→ **Your instructions**
Read the records below and copy each line that contains "chair".

→ **Records for this exercise**
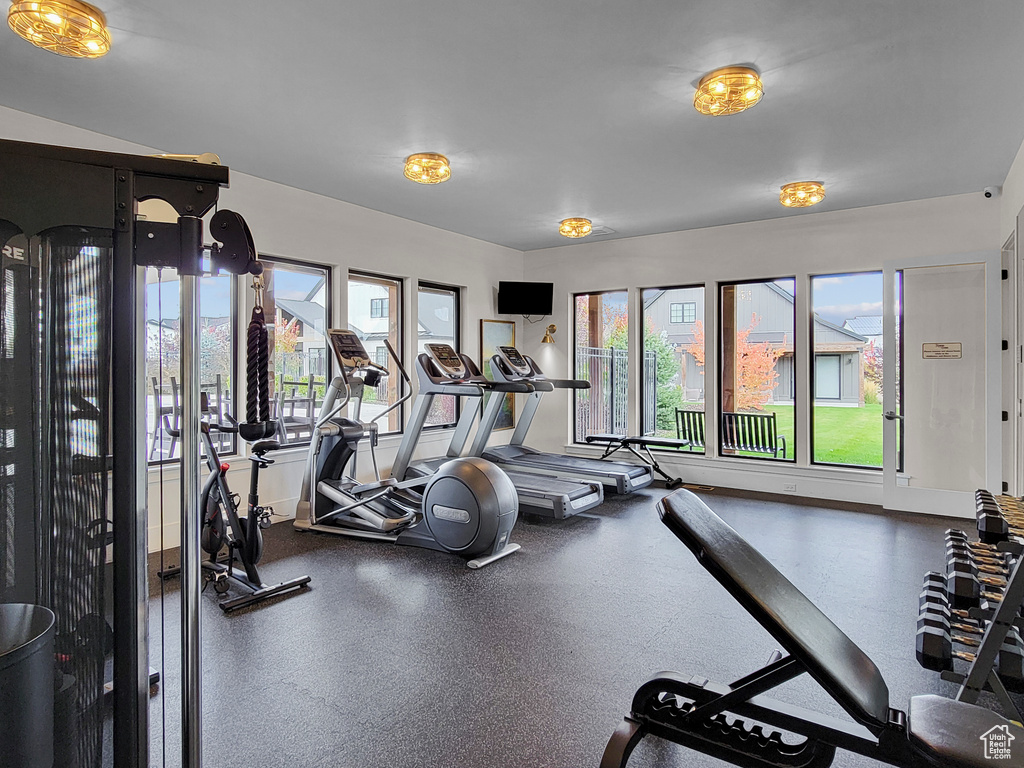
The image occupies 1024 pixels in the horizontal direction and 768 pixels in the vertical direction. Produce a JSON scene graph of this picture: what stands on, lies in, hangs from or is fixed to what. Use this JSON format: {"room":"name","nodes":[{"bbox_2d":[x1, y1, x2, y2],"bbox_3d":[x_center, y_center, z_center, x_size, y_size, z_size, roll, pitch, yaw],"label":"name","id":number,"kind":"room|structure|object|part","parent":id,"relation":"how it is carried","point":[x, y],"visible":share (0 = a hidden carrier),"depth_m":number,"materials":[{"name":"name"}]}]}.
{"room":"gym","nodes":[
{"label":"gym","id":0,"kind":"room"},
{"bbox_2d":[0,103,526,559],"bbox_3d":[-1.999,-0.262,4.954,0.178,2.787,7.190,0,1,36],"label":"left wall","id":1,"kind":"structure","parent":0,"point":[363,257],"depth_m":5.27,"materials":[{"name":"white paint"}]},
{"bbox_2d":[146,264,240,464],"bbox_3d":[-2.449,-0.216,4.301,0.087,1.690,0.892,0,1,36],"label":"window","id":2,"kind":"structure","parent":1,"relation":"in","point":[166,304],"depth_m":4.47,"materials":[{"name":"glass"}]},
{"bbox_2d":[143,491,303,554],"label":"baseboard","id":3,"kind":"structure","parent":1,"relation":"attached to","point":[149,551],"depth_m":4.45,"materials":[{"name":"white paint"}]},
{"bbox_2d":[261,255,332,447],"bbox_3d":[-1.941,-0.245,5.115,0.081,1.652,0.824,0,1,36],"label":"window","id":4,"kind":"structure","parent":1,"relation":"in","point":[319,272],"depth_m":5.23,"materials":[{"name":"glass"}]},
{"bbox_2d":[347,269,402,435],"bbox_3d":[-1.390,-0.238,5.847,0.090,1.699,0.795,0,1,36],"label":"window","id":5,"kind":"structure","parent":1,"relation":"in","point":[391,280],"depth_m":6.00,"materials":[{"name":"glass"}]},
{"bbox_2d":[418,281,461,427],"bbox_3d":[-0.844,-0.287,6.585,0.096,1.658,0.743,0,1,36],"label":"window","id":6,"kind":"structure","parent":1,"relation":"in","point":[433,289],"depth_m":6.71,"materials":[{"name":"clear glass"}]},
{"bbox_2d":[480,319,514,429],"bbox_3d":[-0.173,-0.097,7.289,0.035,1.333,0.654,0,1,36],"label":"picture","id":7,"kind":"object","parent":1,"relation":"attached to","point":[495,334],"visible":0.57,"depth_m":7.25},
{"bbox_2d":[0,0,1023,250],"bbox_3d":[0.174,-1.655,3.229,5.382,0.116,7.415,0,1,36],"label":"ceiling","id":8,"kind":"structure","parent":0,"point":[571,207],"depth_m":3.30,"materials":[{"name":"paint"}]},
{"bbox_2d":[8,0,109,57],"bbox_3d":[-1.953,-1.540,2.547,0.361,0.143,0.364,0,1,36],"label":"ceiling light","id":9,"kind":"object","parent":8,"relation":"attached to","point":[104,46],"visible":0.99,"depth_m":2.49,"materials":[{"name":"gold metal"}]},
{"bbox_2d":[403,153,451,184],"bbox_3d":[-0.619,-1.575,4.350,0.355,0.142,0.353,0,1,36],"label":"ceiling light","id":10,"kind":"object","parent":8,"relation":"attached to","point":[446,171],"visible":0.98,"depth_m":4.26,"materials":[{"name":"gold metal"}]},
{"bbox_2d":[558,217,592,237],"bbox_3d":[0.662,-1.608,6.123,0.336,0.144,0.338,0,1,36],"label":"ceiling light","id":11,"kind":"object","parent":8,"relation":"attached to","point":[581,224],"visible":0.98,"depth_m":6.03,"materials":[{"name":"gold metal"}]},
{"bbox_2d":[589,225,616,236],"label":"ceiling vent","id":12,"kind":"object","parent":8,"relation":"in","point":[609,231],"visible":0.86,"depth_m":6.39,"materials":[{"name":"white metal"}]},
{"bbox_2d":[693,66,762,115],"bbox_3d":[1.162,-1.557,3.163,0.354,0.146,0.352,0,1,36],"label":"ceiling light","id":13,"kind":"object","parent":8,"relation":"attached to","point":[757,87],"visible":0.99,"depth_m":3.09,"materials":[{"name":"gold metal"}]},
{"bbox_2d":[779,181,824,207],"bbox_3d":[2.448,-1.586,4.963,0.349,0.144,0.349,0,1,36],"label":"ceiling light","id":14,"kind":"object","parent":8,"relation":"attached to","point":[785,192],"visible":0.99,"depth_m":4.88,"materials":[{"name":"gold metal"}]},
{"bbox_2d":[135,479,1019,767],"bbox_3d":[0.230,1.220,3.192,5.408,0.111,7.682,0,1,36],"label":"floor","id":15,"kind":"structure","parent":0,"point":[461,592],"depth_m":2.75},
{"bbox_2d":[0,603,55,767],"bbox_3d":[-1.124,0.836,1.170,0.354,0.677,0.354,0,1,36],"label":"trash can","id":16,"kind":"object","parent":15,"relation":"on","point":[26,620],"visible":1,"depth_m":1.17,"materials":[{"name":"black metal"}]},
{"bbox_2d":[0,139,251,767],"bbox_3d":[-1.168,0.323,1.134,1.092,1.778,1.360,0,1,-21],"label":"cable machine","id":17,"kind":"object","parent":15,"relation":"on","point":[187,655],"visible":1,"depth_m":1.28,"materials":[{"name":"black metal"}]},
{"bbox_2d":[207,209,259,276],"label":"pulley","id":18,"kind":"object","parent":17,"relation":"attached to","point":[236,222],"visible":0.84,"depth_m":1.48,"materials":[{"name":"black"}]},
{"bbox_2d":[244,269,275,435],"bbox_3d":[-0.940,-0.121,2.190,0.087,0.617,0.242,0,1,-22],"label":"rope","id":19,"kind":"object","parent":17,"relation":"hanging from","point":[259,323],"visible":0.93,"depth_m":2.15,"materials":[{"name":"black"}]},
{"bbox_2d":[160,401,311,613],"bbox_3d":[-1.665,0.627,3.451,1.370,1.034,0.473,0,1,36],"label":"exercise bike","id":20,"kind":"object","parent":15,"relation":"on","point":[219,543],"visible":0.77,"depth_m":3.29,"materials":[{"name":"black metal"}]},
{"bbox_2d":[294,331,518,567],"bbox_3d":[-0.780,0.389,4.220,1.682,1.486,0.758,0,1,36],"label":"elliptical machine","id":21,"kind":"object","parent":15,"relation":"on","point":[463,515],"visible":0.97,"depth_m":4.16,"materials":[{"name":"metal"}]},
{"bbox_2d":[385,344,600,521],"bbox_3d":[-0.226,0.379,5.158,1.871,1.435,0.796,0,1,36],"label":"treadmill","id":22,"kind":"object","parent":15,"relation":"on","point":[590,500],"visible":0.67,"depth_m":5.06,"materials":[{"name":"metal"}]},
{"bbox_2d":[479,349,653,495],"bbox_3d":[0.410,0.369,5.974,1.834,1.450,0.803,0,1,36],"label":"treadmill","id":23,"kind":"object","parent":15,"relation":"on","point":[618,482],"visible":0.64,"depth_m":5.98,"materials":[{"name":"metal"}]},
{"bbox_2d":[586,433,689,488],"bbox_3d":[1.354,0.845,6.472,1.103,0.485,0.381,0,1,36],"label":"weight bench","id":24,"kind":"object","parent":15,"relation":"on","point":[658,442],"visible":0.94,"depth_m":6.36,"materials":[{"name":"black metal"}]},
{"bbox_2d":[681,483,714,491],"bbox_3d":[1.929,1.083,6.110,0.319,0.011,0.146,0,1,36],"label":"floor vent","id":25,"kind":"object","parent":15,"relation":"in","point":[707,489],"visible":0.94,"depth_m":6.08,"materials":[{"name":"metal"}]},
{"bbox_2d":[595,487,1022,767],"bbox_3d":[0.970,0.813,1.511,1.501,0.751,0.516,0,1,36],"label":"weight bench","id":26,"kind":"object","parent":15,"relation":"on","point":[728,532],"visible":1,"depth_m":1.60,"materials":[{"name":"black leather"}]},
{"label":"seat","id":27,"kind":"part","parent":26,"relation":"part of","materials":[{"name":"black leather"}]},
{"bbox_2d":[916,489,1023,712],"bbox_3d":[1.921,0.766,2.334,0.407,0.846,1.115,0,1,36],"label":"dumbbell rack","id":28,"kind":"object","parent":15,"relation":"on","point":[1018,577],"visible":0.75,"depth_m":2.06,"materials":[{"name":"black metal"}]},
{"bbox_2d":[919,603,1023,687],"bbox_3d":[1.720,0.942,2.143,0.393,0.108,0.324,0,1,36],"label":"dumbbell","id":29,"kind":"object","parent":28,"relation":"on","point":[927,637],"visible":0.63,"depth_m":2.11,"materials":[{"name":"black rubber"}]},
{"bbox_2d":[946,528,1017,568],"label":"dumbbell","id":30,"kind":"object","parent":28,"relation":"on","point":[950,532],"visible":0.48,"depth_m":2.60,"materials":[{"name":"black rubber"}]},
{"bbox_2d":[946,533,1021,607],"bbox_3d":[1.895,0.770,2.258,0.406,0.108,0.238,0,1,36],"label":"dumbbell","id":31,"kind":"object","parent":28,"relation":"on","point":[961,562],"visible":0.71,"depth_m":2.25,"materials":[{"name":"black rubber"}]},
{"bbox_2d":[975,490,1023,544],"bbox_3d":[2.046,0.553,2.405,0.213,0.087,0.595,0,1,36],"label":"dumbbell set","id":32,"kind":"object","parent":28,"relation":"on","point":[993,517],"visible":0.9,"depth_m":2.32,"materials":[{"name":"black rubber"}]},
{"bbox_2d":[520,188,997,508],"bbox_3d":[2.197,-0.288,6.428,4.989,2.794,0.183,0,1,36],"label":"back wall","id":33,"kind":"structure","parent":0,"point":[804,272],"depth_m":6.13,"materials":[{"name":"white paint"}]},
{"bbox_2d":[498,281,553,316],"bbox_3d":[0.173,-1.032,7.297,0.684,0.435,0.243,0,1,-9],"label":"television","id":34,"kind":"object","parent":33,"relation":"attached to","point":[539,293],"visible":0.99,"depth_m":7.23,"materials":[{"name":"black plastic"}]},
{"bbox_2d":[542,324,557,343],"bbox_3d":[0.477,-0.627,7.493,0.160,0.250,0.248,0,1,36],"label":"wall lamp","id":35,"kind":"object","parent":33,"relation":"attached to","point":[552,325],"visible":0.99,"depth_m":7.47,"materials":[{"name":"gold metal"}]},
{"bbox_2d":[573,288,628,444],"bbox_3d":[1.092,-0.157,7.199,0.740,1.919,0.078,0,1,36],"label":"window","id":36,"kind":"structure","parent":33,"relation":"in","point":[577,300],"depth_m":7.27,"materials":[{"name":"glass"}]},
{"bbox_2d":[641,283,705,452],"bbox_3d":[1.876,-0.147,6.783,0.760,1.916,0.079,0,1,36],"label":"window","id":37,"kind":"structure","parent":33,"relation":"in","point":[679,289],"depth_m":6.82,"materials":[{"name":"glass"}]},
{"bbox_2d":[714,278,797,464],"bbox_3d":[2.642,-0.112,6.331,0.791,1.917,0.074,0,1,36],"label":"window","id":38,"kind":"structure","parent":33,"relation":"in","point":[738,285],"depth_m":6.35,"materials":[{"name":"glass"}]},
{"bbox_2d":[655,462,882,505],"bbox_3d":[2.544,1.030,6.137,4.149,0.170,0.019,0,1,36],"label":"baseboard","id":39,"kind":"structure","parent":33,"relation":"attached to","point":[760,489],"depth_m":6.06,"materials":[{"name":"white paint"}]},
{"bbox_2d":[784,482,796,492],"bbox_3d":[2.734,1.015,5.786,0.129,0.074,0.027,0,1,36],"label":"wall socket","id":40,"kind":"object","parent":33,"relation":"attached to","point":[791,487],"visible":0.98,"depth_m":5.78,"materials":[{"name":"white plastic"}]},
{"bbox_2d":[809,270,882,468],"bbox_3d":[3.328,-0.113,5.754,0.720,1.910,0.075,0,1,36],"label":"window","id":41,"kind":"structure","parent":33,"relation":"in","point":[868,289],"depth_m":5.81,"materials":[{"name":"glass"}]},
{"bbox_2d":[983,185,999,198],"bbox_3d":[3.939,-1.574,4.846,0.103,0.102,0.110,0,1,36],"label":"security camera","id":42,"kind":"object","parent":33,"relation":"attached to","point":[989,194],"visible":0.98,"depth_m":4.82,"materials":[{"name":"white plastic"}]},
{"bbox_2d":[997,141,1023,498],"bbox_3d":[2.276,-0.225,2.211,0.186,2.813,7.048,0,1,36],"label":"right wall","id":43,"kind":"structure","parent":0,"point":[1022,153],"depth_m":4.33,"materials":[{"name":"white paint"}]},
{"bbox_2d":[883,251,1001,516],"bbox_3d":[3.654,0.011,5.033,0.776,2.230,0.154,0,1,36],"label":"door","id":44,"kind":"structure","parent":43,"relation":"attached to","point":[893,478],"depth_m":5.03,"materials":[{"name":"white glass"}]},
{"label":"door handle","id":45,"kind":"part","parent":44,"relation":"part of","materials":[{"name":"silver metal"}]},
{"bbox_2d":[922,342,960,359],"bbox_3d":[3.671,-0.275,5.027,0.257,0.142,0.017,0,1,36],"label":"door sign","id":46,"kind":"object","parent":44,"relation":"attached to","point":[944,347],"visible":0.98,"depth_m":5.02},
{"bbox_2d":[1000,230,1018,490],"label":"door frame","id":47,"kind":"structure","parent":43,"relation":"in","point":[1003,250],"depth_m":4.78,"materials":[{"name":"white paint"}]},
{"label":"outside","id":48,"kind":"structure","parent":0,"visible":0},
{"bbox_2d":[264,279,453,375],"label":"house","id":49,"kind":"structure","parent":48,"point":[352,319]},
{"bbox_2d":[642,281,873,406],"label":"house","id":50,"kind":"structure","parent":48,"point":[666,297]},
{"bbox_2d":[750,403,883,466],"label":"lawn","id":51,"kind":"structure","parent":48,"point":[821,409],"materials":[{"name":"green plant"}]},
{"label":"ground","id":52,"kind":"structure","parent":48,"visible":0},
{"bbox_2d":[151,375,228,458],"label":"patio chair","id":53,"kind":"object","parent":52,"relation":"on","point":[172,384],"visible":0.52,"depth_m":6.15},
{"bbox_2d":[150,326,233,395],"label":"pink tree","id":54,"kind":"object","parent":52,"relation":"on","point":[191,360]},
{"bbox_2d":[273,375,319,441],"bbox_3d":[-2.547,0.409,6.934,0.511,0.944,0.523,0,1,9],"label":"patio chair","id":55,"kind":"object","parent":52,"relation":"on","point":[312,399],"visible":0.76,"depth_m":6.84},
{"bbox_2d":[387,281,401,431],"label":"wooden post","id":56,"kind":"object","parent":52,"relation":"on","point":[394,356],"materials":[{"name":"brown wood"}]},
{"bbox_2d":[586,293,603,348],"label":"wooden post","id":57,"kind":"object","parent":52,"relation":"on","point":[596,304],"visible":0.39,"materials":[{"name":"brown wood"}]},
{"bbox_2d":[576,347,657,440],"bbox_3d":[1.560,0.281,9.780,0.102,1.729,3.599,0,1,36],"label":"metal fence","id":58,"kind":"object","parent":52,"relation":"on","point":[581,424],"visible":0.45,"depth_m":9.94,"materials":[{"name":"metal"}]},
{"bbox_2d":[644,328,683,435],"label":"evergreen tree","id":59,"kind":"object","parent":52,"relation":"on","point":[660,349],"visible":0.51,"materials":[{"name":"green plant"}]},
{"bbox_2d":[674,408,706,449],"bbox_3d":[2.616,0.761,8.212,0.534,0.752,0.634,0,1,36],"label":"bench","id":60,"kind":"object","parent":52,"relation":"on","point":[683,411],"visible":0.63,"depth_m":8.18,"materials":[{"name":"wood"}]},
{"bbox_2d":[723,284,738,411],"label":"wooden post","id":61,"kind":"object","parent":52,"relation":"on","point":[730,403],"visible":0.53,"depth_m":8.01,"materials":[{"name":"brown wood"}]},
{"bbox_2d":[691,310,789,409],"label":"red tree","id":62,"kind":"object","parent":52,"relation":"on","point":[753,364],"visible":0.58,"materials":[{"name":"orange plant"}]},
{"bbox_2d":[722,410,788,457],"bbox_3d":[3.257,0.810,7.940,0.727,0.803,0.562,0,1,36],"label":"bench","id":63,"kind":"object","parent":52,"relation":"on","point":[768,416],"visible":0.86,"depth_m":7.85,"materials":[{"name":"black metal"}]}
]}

→ **Completed task**
{"bbox_2d":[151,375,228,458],"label":"patio chair","id":53,"kind":"object","parent":52,"relation":"on","point":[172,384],"visible":0.52,"depth_m":6.15},
{"bbox_2d":[273,375,319,441],"bbox_3d":[-2.547,0.409,6.934,0.511,0.944,0.523,0,1,9],"label":"patio chair","id":55,"kind":"object","parent":52,"relation":"on","point":[312,399],"visible":0.76,"depth_m":6.84},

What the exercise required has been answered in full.